On September 16, after nearly a week of intense negotiations, British Columbia’s premier, Christy Clark, announced that a new collective agreement had been reached with the BC Teachers’ Federation. The BCTF recommended that its members vote to accept the tentative agreement. While there was some very outspoken opposition to the agreement, 86% of voters supported it, and schools reopened the week of Sept. 22.
In her September 16 statement, Clark, with Education Minister Peter Fassbender at her side, promoted the deal as “historic” and as ensuring “five years of labour peace”.
Those are five years which we can spend instead of [being in a constant state of bargaining] talking about the things that really matter….A negotiated settlement was really important because it allows us to reset that relationship which has been dysfunctional for so long….It means that we can sit respectfully and talk respectfully about…what really matters and that’s improving learning outcomes for kids. This is a remarkable achievement after 30 years of dysfunction …it will be a game changer for education in the long term because we will now be able to sit down with some of the most important people in the system, and that’s teachers, and work together rather than constantly arguing and fighting because we’re always in negotiations.
The deal is “historic” in the sense that the six-year term is longer than the term of any past collective agreement between the BCTF and the provincial government. (In reality it’s a five-year contract because it’s retroactive for one year, to the date when the previous collective agreement expired.) And although it would be more accurate to call the agreement a mediated settlement rather than a negotiated settlement, the deal was indeed concluded through negotiations – with the help of a mediator – and not imposed through legislation or some other means of resolution. Whether the deal is going to create “labour peace”, though, is another question altogether.
It’s very difficult to give any credibility to the claim that “30 years of dysfunction” was ended by a single week of bargaining and with a single collective agreement. Here’s some of the government’s actions in this past round of bargaining:
- fired and replaced its initial representatives in bargaining – a team which had made significant progress in repairing the bargaining relationship with the BCTF;
- ran misleading advertising, gave information at press conferences, and posted information on Twitter and Facebook that misrepresented the BCTF’s bargaining proposals and the contracts signed by other public sector workers; and,
- filed an appeal against a BC Supreme Court decision that laid out in very specific detail how the government had engaged in bad faith bargaining in previous negotiations with the BCTF, and indicated that it is prepared to take the appeal all the way to the Supreme Court of Canada.
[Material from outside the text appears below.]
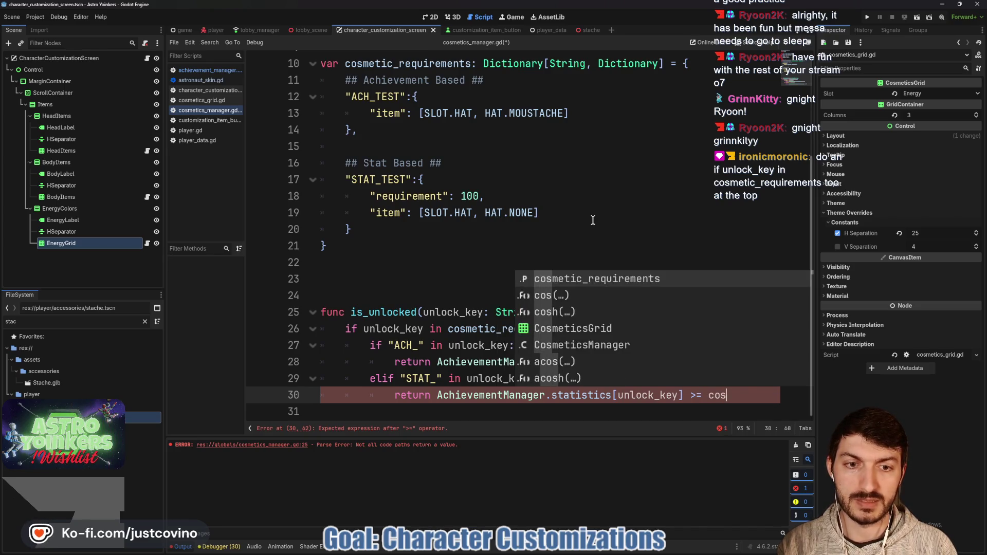
key(Return)
text([unlock_key])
It would be easier to believe that the government was serious about stopping the “arguing and fighting” if the government’s behaviour during the negotiations had been less confrontational and more collaborative. Since the agreement was signed, there have been a few news stories like this one giving a different perspective on how the contract was reached, and also promising a new relationship between the parties. I have no reason to doubt the accuracy of the chronology in this particular story. But as pointed out by West Vancouver school district trustee Reema Faris, the narrative provided by the participants in the story misses several key pieces of contextual information, and lends itself all too neatly to a heroic intervention that (allegedly) resets the process.

…and after a teacher brought in the supplies they purchased with their own money. (credit: contributed photos)
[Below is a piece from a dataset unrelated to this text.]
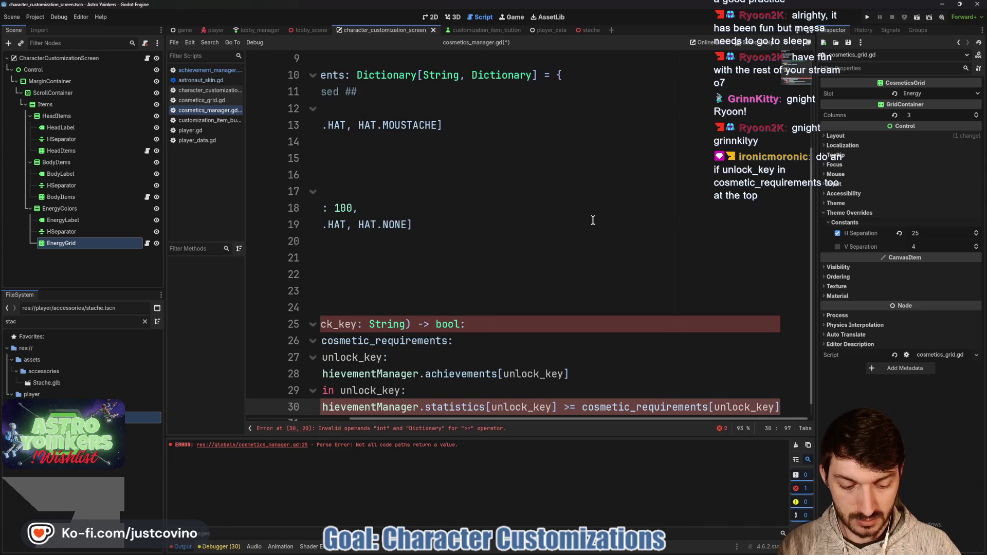
text([")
The real test of whether “30 years of dysfunction” have been overcome will be in how the collective agreement language works in practice, and how the parties treat each other from now on. So….just within this past week, a couple of things have happened:
- The government informed the province’s school boards that the boards must return 100% of any money they saved in September as a result of the strike, rather than the 20% which the boards were required to return for other months;
- The government issued an untendered contract to a consultant to “provide strategic advice [for] a new co-governance model” for BC education. Many school boards – which would be directly affected by such a “model” – were completely unaware of this initiative. Many were also not pleased to learn that the selected consultant is the individual currently serving as the only school board trustee in the Cowichan Valley school district, who was appointed to that role by the government after the previous board was dismissed for refusing to provide a balanced operating budget.
- Several teachers have spoken out on Twitter and on the other social media platforms about the amount of their own money that they have spent to purchase classroom supplies and furnishings to start the school year. Anyone who knows a BC teacher knows that these expenditures have been going on for many years, but in my experience it is rare for teachers to be this public about it. Some teachers have indicated that they plan to submit the receipts to their school boards and/or to the Ministry of Education for reimbursement – and to no longer be quiet about what they see as the effects of chronic underfunding in the education system.
None of these events are any reason to be optimistic that the “30 years of dysfunction” are over. There may truly be a desire to create a better relationship between the BCTF and the government, and I would truly love for my lack of optimism to be proven wrong. But actions speak louder than photo ops and press releases. The disputes over negotiating a collective agreement may have ended, but the “dysfunction” between the BCTF and BC’s provincial government is apparently not going away any time soon.